Advierten que atribuir problemas del sistema de vigor a la población migrante es un «discurso sin evidencia»
Santo Domingo.– Con el propósito de contribuir a la discusión pública sobre el paso a los servicios médicos de calidad para grupos en una maduro situación de vulnerabilidad en el país, el Centro de Observación de Migración y Desarrollo Social en el Caribe (OBMICA) celebró el 11 de septiembre pasado en el Crowne Plaza Hotel El Seminario «Migration and Health en la República Dominicana», donde se acercaron a los expertos nacionales y internacionales que se acercaban al tema con el tema con el tema con el tema con el tema con el tema con el tema con el tema con el tema con el tema con las organizaciones de la sociedad civil.
Luis Cirito, en nombre de Obmica, destacó la aprieto de la transigencia de espacios para la consejo y la construcción colectiva de soluciones, enfatizando que la variedad de experiencias de los panelistas es secreto para avanzar en torno a un sistema de vigor más equitativo.
En el primer panel, titulado «Gaps en el acceso a la salud: ruralidad, migración y costos», el economista y diestro en papeleo de la vigor, Chanel Rosa Chupany, advirtió que atribuir los problemas del sistema de vigor a la población migrante es un «discurso sin evidencia» que oculta las fallas reales: distribución inigual de los medios, las brechas territoriales y la papeleo escaso.
El economista y ex director del SNS explicó que el 85 % de los costos de atención hospitalaria son fijos, por lo que desmentir los servicios a un comunidad no genera ahorros significativos, y enfatizó que, si correctamente la vigor continúa percibiendo como un regalo y no como un derecho, no habrá calidad en los servicios, un enfoque que todavía limita la capacidad de la demanda de ciudadanía.

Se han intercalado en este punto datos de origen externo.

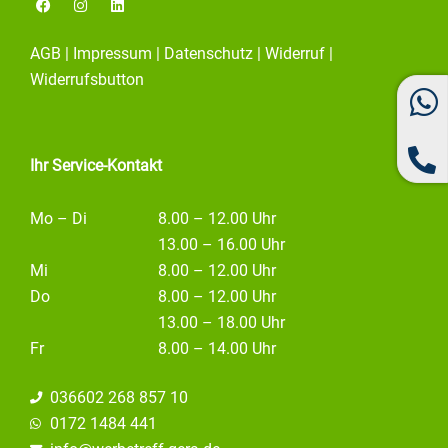
a
n
i
c
s
n
e
t
k
AGB
|
Impressum
|
Datenschutz
|
Widerruf
|
b
a
e
o
g
d
Widerrufsbutton
o
r
i
k
a
n
m
Ihr Service-Kontakt
Mo – Di
8.00 – 12.00 Uhr
13.00 – 16.00 Uhr
Mi
8.00 – 12.00 Uhr
Do
8.00 – 12.00 Uhr
13.00 – 18.00 Uhr
Fr
8.00 – 14.00 Uhr
036602 268 857 10
0172 1484 441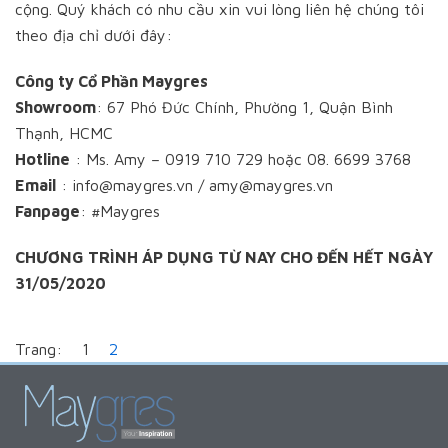
cộng. Quý khách có nhu cầu xin vui lòng liên hệ chúng tôi
theo địa chỉ dưới đây:
Công ty Cổ Phần Maygres
Showroom
: 67 Phó Đức Chính, Phường 1, Quận Bình
Thạnh, HCMC
Hotline
: Ms. Amy – 0919 710 729 hoặc 08. 6699 3768
Email
: info@maygres.vn / amy@maygres.vn
Fanpage
: #Maygres
CHƯƠNG TRÌNH ÁP DỤNG TỪ NAY CHO ĐẾN HẾT NGÀY
31/05/2020
Trang:
1
2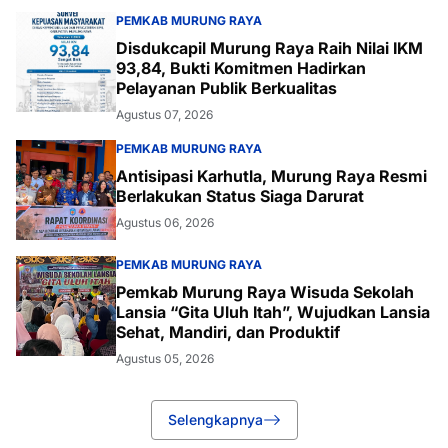
PEMKAB MURUNG RAYA
Disdukcapil Murung Raya Raih Nilai IKM
93,84, Bukti Komitmen Hadirkan
Pelayanan Publik Berkualitas
Agustus 07, 2026
PEMKAB MURUNG RAYA
Antisipasi Karhutla, Murung Raya Resmi
Berlakukan Status Siaga Darurat
Agustus 06, 2026
PEMKAB MURUNG RAYA
Pemkab Murung Raya Wisuda Sekolah
Lansia “Gita Uluh Itah”, Wujudkan Lansia
Sehat, Mandiri, dan Produktif
Agustus 05, 2026
Selengkapnya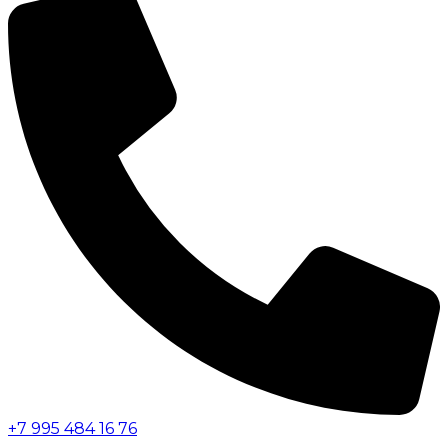
+7 995 484 16 76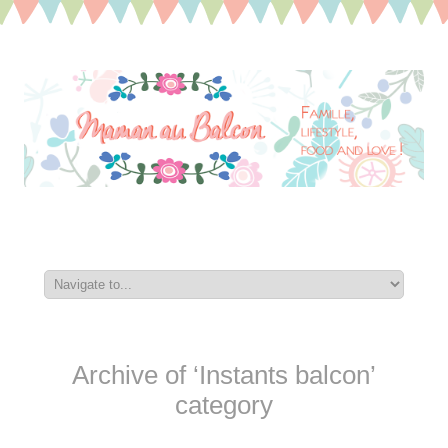
Archive of ‘Instants balcon’
category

La moderación estaba a cargo de Digna Gutiérrez, educadora y directora de Ce-Mujer (Centro de Solidaridad para el Desarrollo de Mujeres), quienes enfatizaban que desanimar la atención preventiva afecta desproporcionadamente grupos y mujeres y mujeres vulnerables, que generalmente son responsables de la atención de la vigor casero.
Migración, vigor y derechos humanos
Al segundo panel, moderado por el médico y agitador Liliam Fondeur, asistió el Dr. Rodolfo Cruz Piñeir, un maniquí replicable que apunta a un futuro de paso y cooperación entre países.
Fondeur, de su parte, negó que la reducción de los nacimientos en los migrantes tenga un impacto positivo en los indicadores de mortalidad materna, el paso es lo que garantiza los cambios.
El tercer panel tenía a Marcos Morales, un investigador de Obmica y profesor en el UASD; Christian Luis, presidente de Mudha; y la hermana María Eugenia Vázquez, directora de Ascala. La moderación estaba a cargo de Gloria Amézquita, Coordinadora Académica de Clacso.
Los panelistas evaluaron las medidas que condicionan el paso a los servicios de vigor para la población migrante desde una perspectiva de los derechos humanos, y compartieron hallazgos del «migrasalud: protegiendo el derecho a la salud del nivel local al proyecto nacional», todavía destacando el trabajo del personal de vigor, afectado por la misma precariedad del sistema.
Proyecto Migrasalud
El esquema MigraSalud indagación desde 2023 contribuir directamente a blindar la capacidad de respuesta del sistema de vigor dominicano contra los desafíos de la movilidad humana, promover la equidad, la inclusión y el respeto por la dignidad de todas las personas. Es coordinador del Centro de Observación de Migración y Desarrollo Social en el Caribe (OBMICA), en colaboración con el Centro de Desarrollo Sostenible (CEDESO), la Asociación Escalabrinia al servicio de la movilidad humana (Ascala) y el Movimiento Dominicano de Mujeres Jahanas (Mudha), con la financiación de la Unión Europea.